A 30-Year Stock Market Crash? Yes Please!
The other day I came across another article reminding us of how retiring baby boomers are sure to be selling stocks for a long time to come, possibly driving prices down. I scanned it quickly to see if it had any actual new evidence but apart from mentioning a Federal Reserve study it was the same as usual.
What if the worst comes to pass and the stock market actually declines for 20 to 30 years, or crashes and stays flat for that long? That would be a big win for me! To clarify that, I don’t plan to hold anything back from my investments and may be taking income periodically from my portfolio well before 30 years from now. So it’s not just that it would be a better price to buy at. But this could still be a good thing. Why is that?
Imagine a broad market index with a dividend yield over 5%. Imagine that you get paid in cash every month for holding hundreds of stocks without having to analyze them. Not only that, but you can re-invest it (when you aren’t taking the income) to buy more of the same stocks with the same dividend, giving you compounding income that you can see every month. I would imagine the earnings yield would still be well above the dividends, which would lead to good appreciation potential once buyers overpowered sellers again. This sounds like a dream, being able to really invest and not “send out distress signals and scan the horizon for Ben Bernanke”, as another article this week put it.
There are a number of reliable sources pointing out the potential downward pressures of the boomer effect, although there are many others who point to reasons it may not affect the market. Two of the main reasons given are that with long retirements and large portfolios baby boomers will be keeping their stocks for a long time and even leaving some as inheritances, while at the same time growing young investor classes in emerging markets will be buying more of our assets. The first reason does make sense and many could slow down their spending if they can’t all sell their stocks at once. The second reason will likely take longer to play out than some people expect, but could eventually be a force.
The market could go down, which would be good, and it could go up, which would be good.

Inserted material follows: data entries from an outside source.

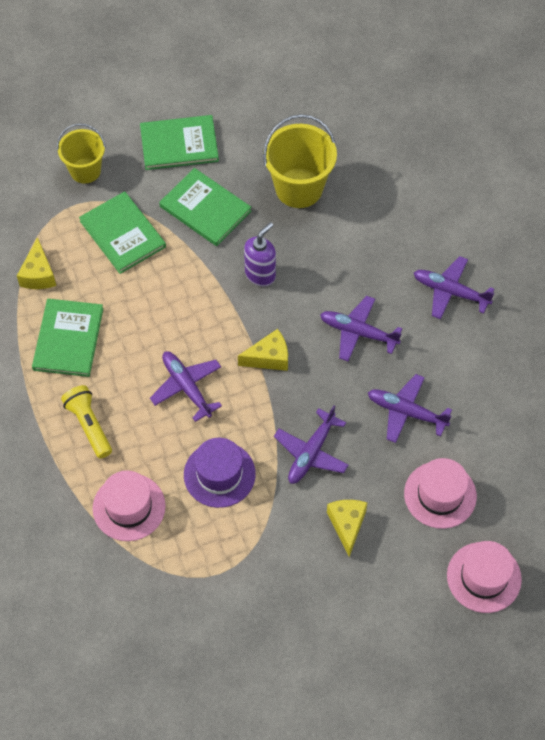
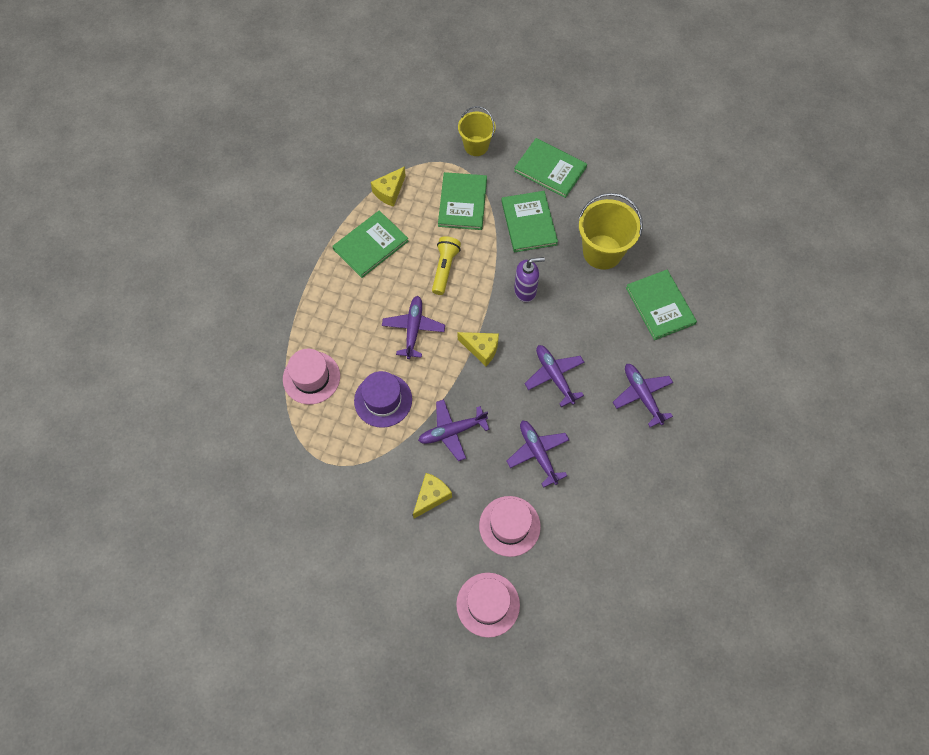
camera: 40 degrees right, 5 degrees up
(88, 425) = (334, 308): yellow flashlight -> yellow flashlight (444, 268)
(394, 200) = (660, 305): none -> green book

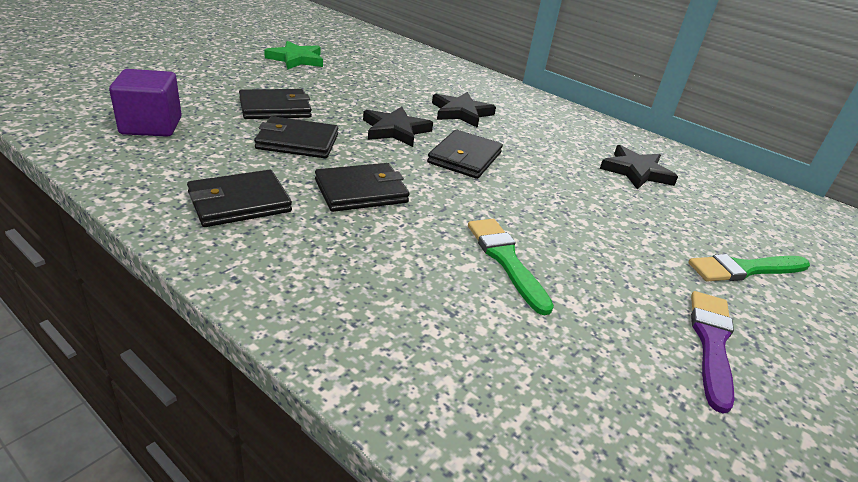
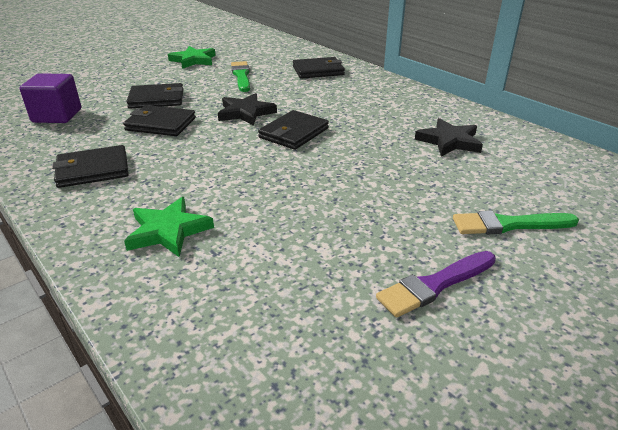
camera: 15 degrees right, 0 degrees up
(361, 191) = (191, 161): black wallet -> black wallet (318, 71)
(380, 285) = (168, 231): none -> green star
(461, 113) = (311, 96): black star -> none
(506, 260) = (283, 214): green brush -> green brush (241, 76)
(711, 343) = (435, 285): purple brush -> purple brush turned 150 degrees counterclockwise

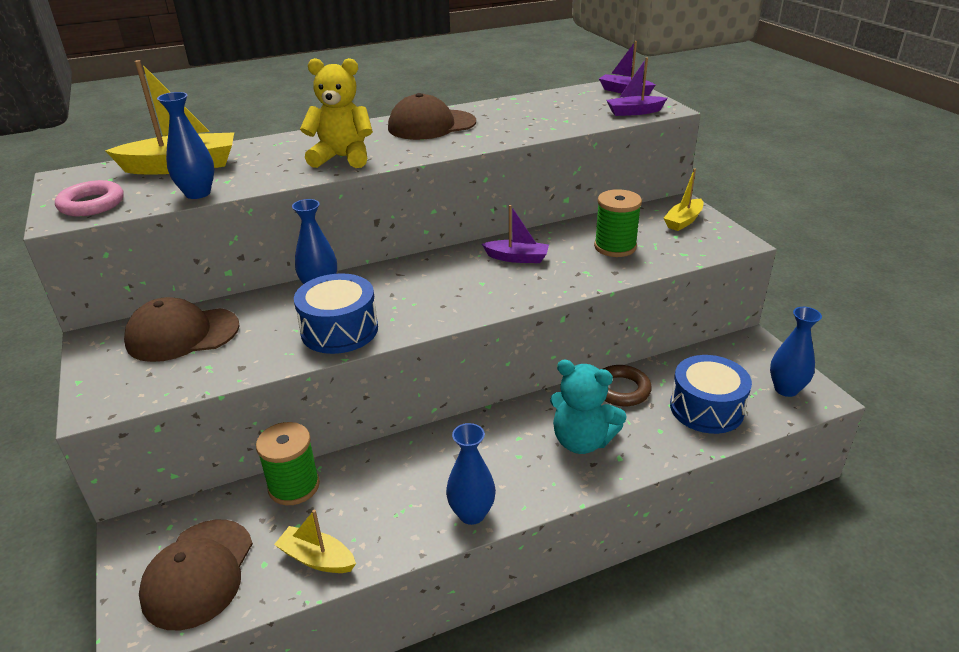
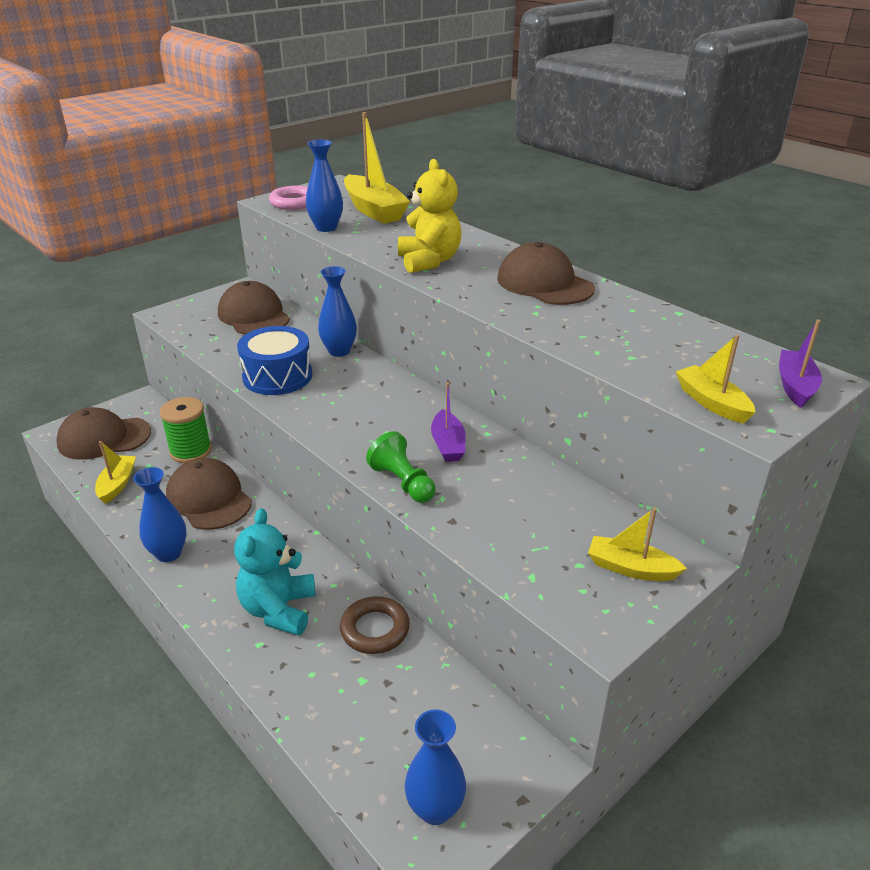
camera: 70 degrees right, 0 degrees up
(395, 476) = (209, 498): none -> brown cap
(559, 285) = (403, 482): none -> green pawn
(615, 247) = (515, 513): green spool -> none
(634, 112) = (712, 403): purple boat -> yellow boat
(706, 408) = (364, 716): blue drum -> none

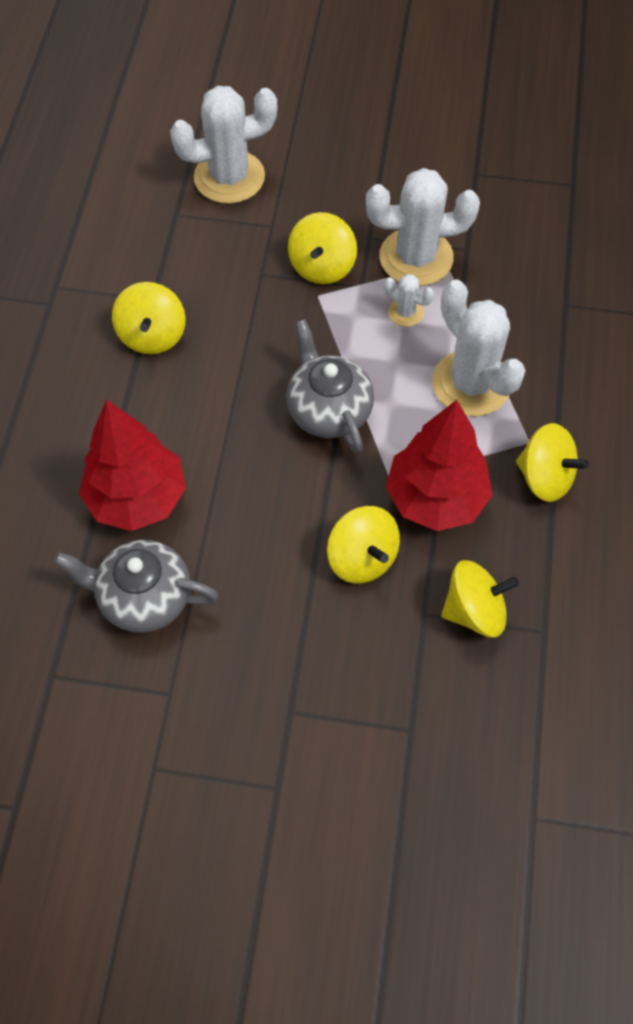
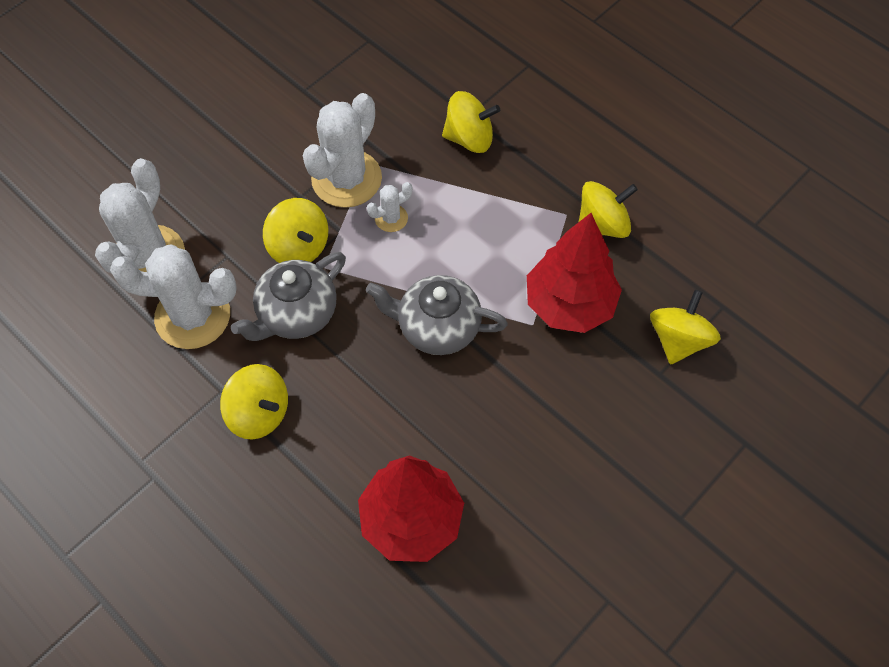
camera: 55 degrees left, 0 degrees up
(144, 597) = (508, 570): grey teapot -> grey teapot (296, 313)
(362, 558) = (584, 386): yellow spinning top -> yellow spinning top (469, 138)
(471, 383) = (489, 217): white cactus -> white cactus (193, 316)

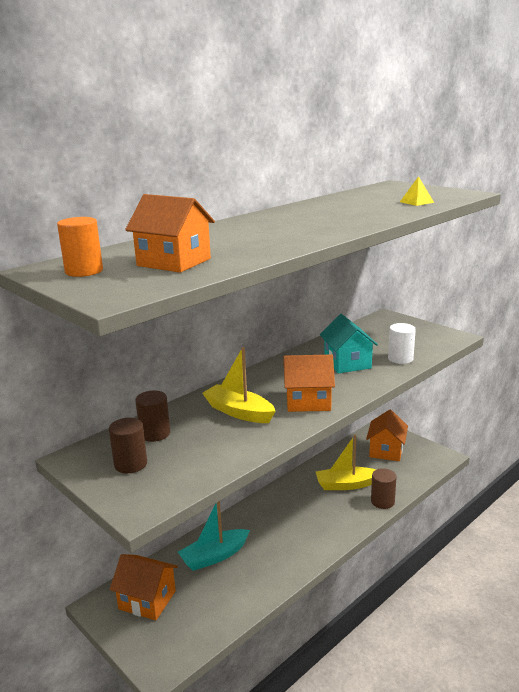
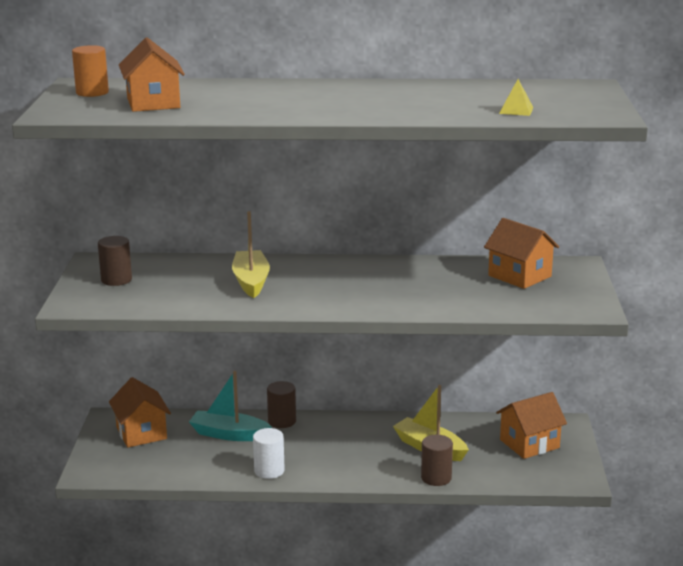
camera: 45 degrees right, 0 degrees up
(155, 434) = (168, 269): brown cylinder -> brown cylinder (282, 421)
(308, 401) = (317, 298): orange house -> orange house (519, 276)
(347, 363) = (424, 286): turquoise house -> none
(400, 359) = (481, 303): white cylinder -> white cylinder (269, 471)

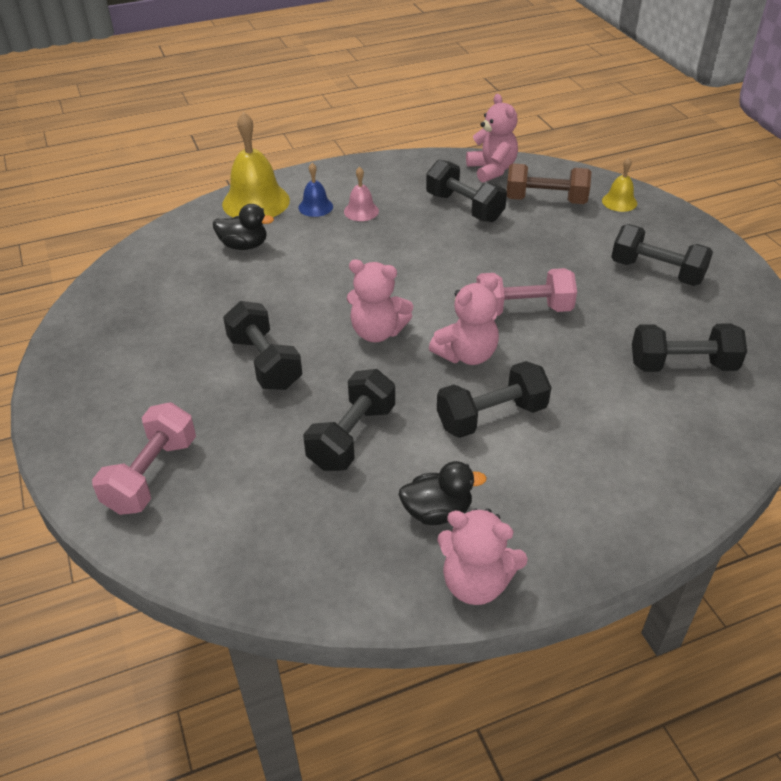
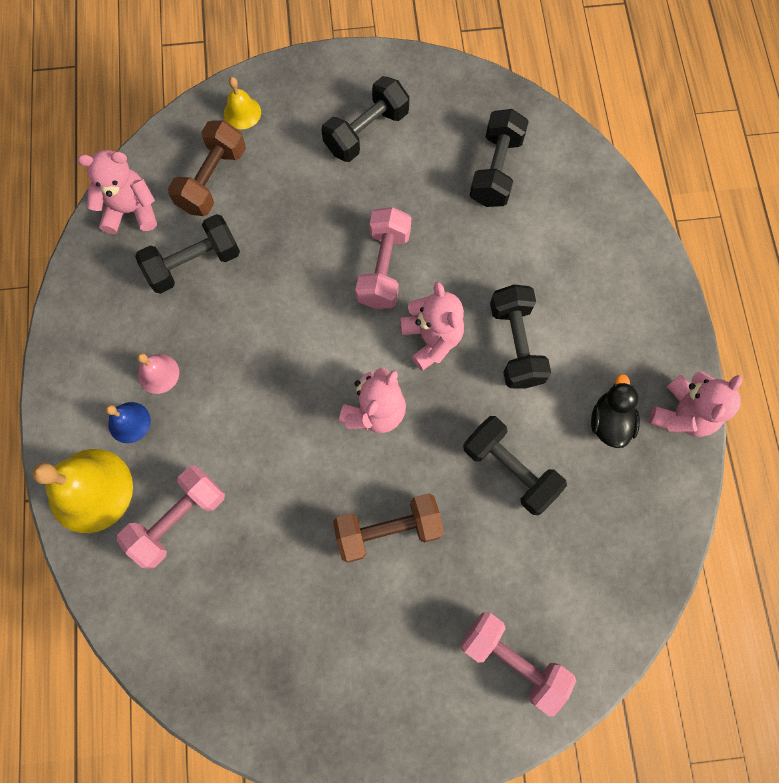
camera: 75 degrees left, 30 degrees up
(244, 246) = (178, 519): black duck -> pink dumbbell
(264, 362) = (388, 530): black dumbbell -> brown dumbbell

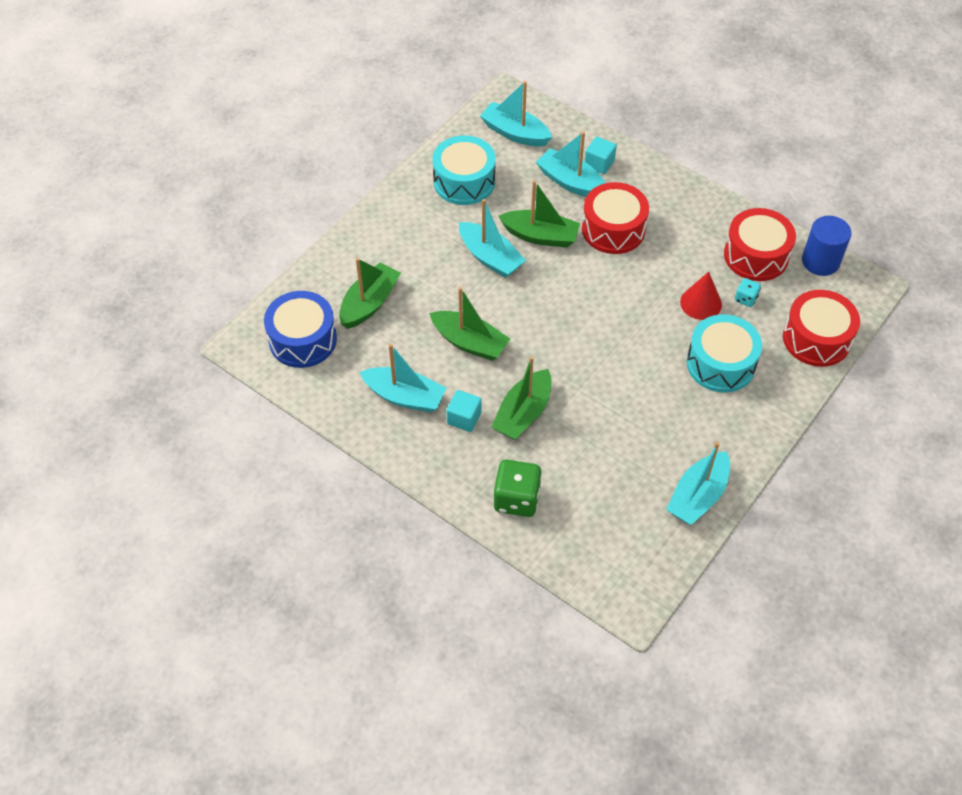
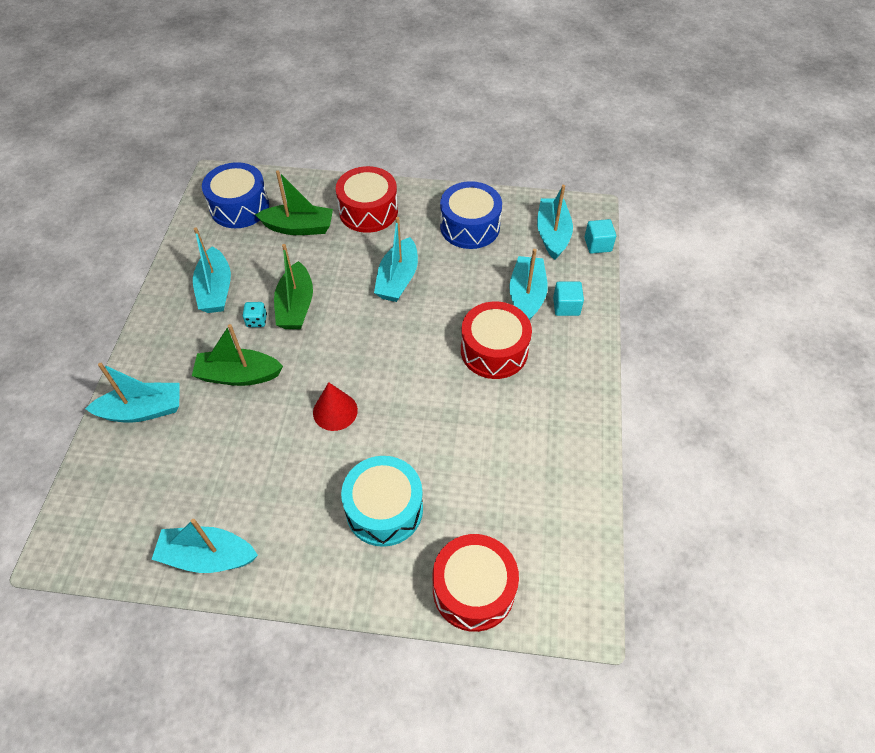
camera: 60 degrees right, 0 degrees up
(464, 181) = (470, 226): turquoise drum -> blue drum
(464, 418) = (213, 337): turquoise cube -> turquoise cube (597, 244)
(516, 499) = (143, 410): green dice -> turquoise boat
(540, 236) = (447, 302): green boat -> none
(701, 303) = (451, 459): red cone -> red cone (335, 411)
(746, 299) = (484, 497): turquoise dice -> turquoise dice (256, 320)
(756, 255) = (548, 483): red drum -> red drum (368, 211)
(820, 261) = (585, 550): blue cylinder -> none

The news reports, focused on repeating the experience of 1985-2000 without thinking about why it happened, often ignore a lot of real opportunities. Eventually they will report on what’s successful in the new market 20 years after it happens. I’m not saying that investing in stocks can’t fail. If they stay at their current levels for 30 years that might be the worst outcome. But as long as the business environment continues to improve there is a lot of potential regardless of where the market mood swings may go in 30 days or 30 years.